From the entries below, reproduce exactly the line containing "(3,3'-diaminobenzidine) immunohistochemical staining", the line containing "histopathology image of", and every line in between, with nothing added.

[Saved data entries]

========

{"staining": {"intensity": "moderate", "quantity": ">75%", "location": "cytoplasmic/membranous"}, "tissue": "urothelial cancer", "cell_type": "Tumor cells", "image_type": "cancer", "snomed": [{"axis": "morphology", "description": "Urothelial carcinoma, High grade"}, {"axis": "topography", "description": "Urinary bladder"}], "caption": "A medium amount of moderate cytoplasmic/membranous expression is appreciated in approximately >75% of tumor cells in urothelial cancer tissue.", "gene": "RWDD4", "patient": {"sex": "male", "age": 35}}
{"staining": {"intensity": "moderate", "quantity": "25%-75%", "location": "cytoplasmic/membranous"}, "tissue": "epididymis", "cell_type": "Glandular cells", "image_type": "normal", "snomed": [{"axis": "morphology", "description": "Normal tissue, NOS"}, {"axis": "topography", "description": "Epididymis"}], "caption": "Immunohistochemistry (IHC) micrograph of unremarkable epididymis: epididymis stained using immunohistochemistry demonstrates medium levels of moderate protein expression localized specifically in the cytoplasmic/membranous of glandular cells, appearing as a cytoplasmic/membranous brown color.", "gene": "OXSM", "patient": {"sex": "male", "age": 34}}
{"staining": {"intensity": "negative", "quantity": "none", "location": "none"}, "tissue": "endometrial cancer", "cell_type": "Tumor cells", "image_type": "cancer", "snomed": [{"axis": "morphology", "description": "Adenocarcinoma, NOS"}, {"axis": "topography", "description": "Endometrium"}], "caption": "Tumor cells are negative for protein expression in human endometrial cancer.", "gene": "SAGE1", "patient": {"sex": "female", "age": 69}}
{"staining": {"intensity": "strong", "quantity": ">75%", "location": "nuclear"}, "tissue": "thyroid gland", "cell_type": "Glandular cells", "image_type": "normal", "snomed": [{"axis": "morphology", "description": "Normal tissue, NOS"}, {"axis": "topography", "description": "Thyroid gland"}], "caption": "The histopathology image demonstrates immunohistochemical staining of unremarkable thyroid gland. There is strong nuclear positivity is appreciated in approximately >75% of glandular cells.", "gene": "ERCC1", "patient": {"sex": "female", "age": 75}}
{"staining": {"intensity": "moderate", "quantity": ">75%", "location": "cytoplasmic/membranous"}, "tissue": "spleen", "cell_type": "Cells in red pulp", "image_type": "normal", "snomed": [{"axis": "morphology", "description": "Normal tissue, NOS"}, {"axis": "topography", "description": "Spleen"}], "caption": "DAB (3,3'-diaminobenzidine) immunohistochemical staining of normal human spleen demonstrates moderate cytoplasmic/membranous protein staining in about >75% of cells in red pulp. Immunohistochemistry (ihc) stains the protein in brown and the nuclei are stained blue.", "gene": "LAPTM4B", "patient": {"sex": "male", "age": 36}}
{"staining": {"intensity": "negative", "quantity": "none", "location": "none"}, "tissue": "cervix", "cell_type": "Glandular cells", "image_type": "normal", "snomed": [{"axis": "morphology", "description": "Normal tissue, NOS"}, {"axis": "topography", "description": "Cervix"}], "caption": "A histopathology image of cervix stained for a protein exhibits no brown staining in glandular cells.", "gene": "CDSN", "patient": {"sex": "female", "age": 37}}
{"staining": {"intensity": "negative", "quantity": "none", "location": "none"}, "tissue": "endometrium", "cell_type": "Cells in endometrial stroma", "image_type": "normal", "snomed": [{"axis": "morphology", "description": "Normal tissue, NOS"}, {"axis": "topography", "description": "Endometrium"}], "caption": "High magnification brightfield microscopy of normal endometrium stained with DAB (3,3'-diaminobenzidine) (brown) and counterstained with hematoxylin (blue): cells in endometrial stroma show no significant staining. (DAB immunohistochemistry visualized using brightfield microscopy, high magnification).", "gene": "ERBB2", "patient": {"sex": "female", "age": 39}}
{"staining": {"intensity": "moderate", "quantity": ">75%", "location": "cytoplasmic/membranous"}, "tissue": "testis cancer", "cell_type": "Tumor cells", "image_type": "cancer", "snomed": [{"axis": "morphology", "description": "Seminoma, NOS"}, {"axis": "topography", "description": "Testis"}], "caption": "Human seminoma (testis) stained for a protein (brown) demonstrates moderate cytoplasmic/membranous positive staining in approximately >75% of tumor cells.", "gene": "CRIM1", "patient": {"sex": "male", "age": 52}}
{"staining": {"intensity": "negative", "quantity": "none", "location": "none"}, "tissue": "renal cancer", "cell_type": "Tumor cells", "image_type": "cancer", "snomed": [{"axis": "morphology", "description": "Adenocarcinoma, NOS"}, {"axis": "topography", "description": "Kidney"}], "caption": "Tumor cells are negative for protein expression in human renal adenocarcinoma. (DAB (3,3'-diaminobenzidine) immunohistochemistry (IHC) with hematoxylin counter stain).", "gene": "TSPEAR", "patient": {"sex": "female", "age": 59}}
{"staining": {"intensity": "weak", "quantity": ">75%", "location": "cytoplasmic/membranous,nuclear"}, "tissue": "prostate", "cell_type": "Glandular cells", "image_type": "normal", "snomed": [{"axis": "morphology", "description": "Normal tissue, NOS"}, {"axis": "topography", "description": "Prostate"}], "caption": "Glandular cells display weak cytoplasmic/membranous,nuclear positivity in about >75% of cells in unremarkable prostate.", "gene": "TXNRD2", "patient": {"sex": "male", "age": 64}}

========

Problem solution:
{"staining": {"intensity": "moderate", "quantity": ">75%", "location": "cytoplasmic/membranous"}, "tissue": "spleen", "cell_type": "Cells in red pulp", "image_type": "normal", "snomed": [{"axis": "morphology", "description": "Normal tissue, NOS"}, {"axis": "topography", "description": "Spleen"}], "caption": "DAB (3,3'-diaminobenzidine) immunohistochemical staining of normal human spleen demonstrates moderate cytoplasmic/membranous protein staining in about >75% of cells in red pulp. Immunohistochemistry (ihc) stains the protein in brown and the nuclei are stained blue.", "gene": "LAPTM4B", "patient": {"sex": "male", "age": 36}}
{"staining": {"intensity": "negative", "quantity": "none", "location": "none"}, "tissue": "cervix", "cell_type": "Glandular cells", "image_type": "normal", "snomed": [{"axis": "morphology", "description": "Normal tissue, NOS"}, {"axis": "topography", "description": "Cervix"}], "caption": "A histopathology image of cervix stained for a protein exhibits no brown staining in glandular cells.", "gene": "CDSN", "patient": {"sex": "female", "age": 37}}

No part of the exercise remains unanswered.